- **What is expected**: Return every record below exactly.

[Data entries]
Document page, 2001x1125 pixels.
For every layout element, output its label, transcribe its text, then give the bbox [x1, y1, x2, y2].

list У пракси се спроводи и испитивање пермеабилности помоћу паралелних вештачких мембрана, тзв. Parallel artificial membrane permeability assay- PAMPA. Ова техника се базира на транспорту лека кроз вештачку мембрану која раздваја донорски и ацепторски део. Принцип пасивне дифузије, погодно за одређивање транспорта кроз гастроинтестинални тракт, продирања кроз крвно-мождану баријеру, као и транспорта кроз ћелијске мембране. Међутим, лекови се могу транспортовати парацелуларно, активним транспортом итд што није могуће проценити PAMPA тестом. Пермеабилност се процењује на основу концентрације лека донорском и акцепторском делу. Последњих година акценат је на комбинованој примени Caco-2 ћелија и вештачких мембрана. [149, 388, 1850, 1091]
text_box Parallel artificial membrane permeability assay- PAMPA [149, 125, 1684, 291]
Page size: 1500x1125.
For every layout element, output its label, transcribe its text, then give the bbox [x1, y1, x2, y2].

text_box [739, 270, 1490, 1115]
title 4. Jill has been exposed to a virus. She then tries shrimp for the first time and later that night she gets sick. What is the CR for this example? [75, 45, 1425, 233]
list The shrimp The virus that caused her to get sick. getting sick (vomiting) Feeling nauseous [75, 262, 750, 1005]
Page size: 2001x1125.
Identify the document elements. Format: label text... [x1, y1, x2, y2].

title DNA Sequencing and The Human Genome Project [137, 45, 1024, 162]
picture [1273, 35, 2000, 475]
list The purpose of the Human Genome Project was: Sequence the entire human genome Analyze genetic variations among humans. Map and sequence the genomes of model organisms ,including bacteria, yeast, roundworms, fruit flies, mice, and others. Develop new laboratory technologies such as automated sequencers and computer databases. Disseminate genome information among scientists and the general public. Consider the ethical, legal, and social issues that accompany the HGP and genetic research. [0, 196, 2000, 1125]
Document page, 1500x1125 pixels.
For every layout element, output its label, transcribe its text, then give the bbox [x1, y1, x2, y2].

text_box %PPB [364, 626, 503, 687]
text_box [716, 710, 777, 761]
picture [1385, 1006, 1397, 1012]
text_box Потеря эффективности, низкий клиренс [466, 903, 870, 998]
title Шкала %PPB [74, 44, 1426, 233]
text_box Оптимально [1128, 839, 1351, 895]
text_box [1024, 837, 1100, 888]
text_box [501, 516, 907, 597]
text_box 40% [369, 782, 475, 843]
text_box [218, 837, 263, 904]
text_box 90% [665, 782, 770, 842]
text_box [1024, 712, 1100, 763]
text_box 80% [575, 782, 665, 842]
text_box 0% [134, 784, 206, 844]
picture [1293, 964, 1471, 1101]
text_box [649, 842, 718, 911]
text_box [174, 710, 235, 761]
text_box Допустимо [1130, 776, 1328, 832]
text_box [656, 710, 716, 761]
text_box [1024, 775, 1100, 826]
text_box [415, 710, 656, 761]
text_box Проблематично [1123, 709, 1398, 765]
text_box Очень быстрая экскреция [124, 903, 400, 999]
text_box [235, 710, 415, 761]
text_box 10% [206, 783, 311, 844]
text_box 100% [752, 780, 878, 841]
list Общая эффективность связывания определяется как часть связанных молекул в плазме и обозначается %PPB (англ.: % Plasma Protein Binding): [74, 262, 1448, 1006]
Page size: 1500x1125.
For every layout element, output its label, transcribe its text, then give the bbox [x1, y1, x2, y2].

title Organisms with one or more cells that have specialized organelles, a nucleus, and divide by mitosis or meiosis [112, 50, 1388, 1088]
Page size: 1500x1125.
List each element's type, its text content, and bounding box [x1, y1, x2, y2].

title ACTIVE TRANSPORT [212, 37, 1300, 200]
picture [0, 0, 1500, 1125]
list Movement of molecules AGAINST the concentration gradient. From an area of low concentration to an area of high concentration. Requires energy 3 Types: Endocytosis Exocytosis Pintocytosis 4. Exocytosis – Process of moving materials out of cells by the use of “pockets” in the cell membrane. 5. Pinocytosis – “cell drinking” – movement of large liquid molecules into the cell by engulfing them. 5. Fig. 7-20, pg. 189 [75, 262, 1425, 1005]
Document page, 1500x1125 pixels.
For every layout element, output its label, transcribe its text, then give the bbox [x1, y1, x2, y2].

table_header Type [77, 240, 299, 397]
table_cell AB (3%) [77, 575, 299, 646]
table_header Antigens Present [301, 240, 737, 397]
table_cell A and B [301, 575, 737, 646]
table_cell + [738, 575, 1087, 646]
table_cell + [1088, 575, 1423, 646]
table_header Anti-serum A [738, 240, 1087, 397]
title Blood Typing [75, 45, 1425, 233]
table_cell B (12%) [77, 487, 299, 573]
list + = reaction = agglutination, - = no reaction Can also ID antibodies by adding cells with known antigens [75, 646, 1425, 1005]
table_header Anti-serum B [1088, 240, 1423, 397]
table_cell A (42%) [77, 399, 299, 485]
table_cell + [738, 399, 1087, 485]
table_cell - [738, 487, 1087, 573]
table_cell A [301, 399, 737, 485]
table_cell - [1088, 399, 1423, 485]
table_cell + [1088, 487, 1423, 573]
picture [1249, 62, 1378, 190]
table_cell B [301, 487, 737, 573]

- **Written solution**:
Document page, 2001x1125 pixels.
For every layout element, output its label, transcribe its text, then give the bbox [x1, y1, x2, y2].

list У пракси се спроводи и испитивање пермеабилности помоћу паралелних вештачких мембрана, тзв. Parallel artificial membrane permeability assay- PAMPA. Ова техника се базира на транспорту лека кроз вештачку мембрану која раздваја донорски и ацепторски део. Принцип пасивне дифузије, погодно за одређивање транспорта кроз гастроинтестинални тракт, продирања кроз крвно-мождану баријеру, као и транспорта кроз ћелијске мембране. Међутим, лекови се могу транспортовати парацелуларно, активним транспортом итд што није могуће проценити PAMPA тестом. Пермеабилност се процењује на основу концентрације лека донорском и акцепторском делу. Последњих година акценат је на комбинованој примени Caco-2 ћелија и вештачких мембрана. [149, 388, 1850, 1091]
text_box Parallel artificial membrane permeability assay- PAMPA [149, 125, 1684, 291]
Page size: 1500x1125.
For every layout element, output its label, transcribe its text, then give the bbox [x1, y1, x2, y2].

text_box [739, 270, 1490, 1115]
title 4. Jill has been exposed to a virus. She then tries shrimp for the first time and later that night she gets sick. What is the CR for this example? [75, 45, 1425, 233]
list The shrimp The virus that caused her to get sick. getting sick (vomiting) Feeling nauseous [75, 262, 750, 1005]
Page size: 2001x1125.
Identify the document elements. Format: label text... [x1, y1, x2, y2].

title DNA Sequencing and The Human Genome Project [137, 45, 1024, 162]
picture [1273, 35, 2000, 475]
list The purpose of the Human Genome Project was: Sequence the entire human genome Analyze genetic variations among humans. Map and sequence the genomes of model organisms ,including bacteria, yeast, roundworms, fruit flies, mice, and others. Develop new laboratory technologies such as automated sequencers and computer databases. Disseminate genome information among scientists and the general public. Consider the ethical, legal, and social issues that accompany the HGP and genetic research. [0, 196, 2000, 1125]
Document page, 1500x1125 pixels.
For every layout element, output its label, transcribe its text, then give the bbox [x1, y1, x2, y2].

text_box %PPB [364, 626, 503, 687]
text_box [716, 710, 777, 761]
picture [1385, 1006, 1397, 1012]
text_box Потеря эффективности, низкий клиренс [466, 903, 870, 998]
title Шкала %PPB [74, 44, 1426, 233]
text_box Оптимально [1128, 839, 1351, 895]
text_box [1024, 837, 1100, 888]
text_box [501, 516, 907, 597]
text_box 40% [369, 782, 475, 843]
text_box [218, 837, 263, 904]
text_box 90% [665, 782, 770, 842]
text_box [1024, 712, 1100, 763]
text_box 80% [575, 782, 665, 842]
text_box 0% [134, 784, 206, 844]
picture [1293, 964, 1471, 1101]
text_box [649, 842, 718, 911]
text_box [174, 710, 235, 761]
text_box Допустимо [1130, 776, 1328, 832]
text_box [656, 710, 716, 761]
text_box [1024, 775, 1100, 826]
text_box [415, 710, 656, 761]
text_box Проблематично [1123, 709, 1398, 765]
text_box Очень быстрая экскреция [124, 903, 400, 999]
text_box [235, 710, 415, 761]
text_box 10% [206, 783, 311, 844]
text_box 100% [752, 780, 878, 841]
list Общая эффективность связывания определяется как часть связанных молекул в плазме и обозначается %PPB (англ.: % Plasma Protein Binding): [74, 262, 1448, 1006]
Page size: 1500x1125.
For every layout element, output its label, transcribe its text, then give the bbox [x1, y1, x2, y2].

title Organisms with one or more cells that have specialized organelles, a nucleus, and divide by mitosis or meiosis [112, 50, 1388, 1088]
Page size: 1500x1125.
List each element's type, its text content, and bounding box [x1, y1, x2, y2].

title ACTIVE TRANSPORT [212, 37, 1300, 200]
picture [0, 0, 1500, 1125]
list Movement of molecules AGAINST the concentration gradient. From an area of low concentration to an area of high concentration. Requires energy 3 Types: Endocytosis Exocytosis Pintocytosis 4. Exocytosis – Process of moving materials out of cells by the use of “pockets” in the cell membrane. 5. Pinocytosis – “cell drinking” – movement of large liquid molecules into the cell by engulfing them. 5. Fig. 7-20, pg. 189 [75, 262, 1425, 1005]
Document page, 1500x1125 pixels.
For every layout element, output its label, transcribe its text, then give the bbox [x1, y1, x2, y2].

table_header Type [77, 240, 299, 397]
table_cell AB (3%) [77, 575, 299, 646]
table_header Antigens Present [301, 240, 737, 397]
table_cell A and B [301, 575, 737, 646]
table_cell + [738, 575, 1087, 646]
table_cell + [1088, 575, 1423, 646]
table_header Anti-serum A [738, 240, 1087, 397]
title Blood Typing [75, 45, 1425, 233]
table_cell B (12%) [77, 487, 299, 573]
list + = reaction = agglutination, - = no reaction Can also ID antibodies by adding cells with known antigens [75, 646, 1425, 1005]
table_header Anti-serum B [1088, 240, 1423, 397]
table_cell A (42%) [77, 399, 299, 485]
table_cell + [738, 399, 1087, 485]
table_cell - [738, 487, 1087, 573]
table_cell A [301, 399, 737, 485]
table_cell - [1088, 399, 1423, 485]
table_cell + [1088, 487, 1423, 573]
picture [1249, 62, 1378, 190]
table_cell B [301, 487, 737, 573]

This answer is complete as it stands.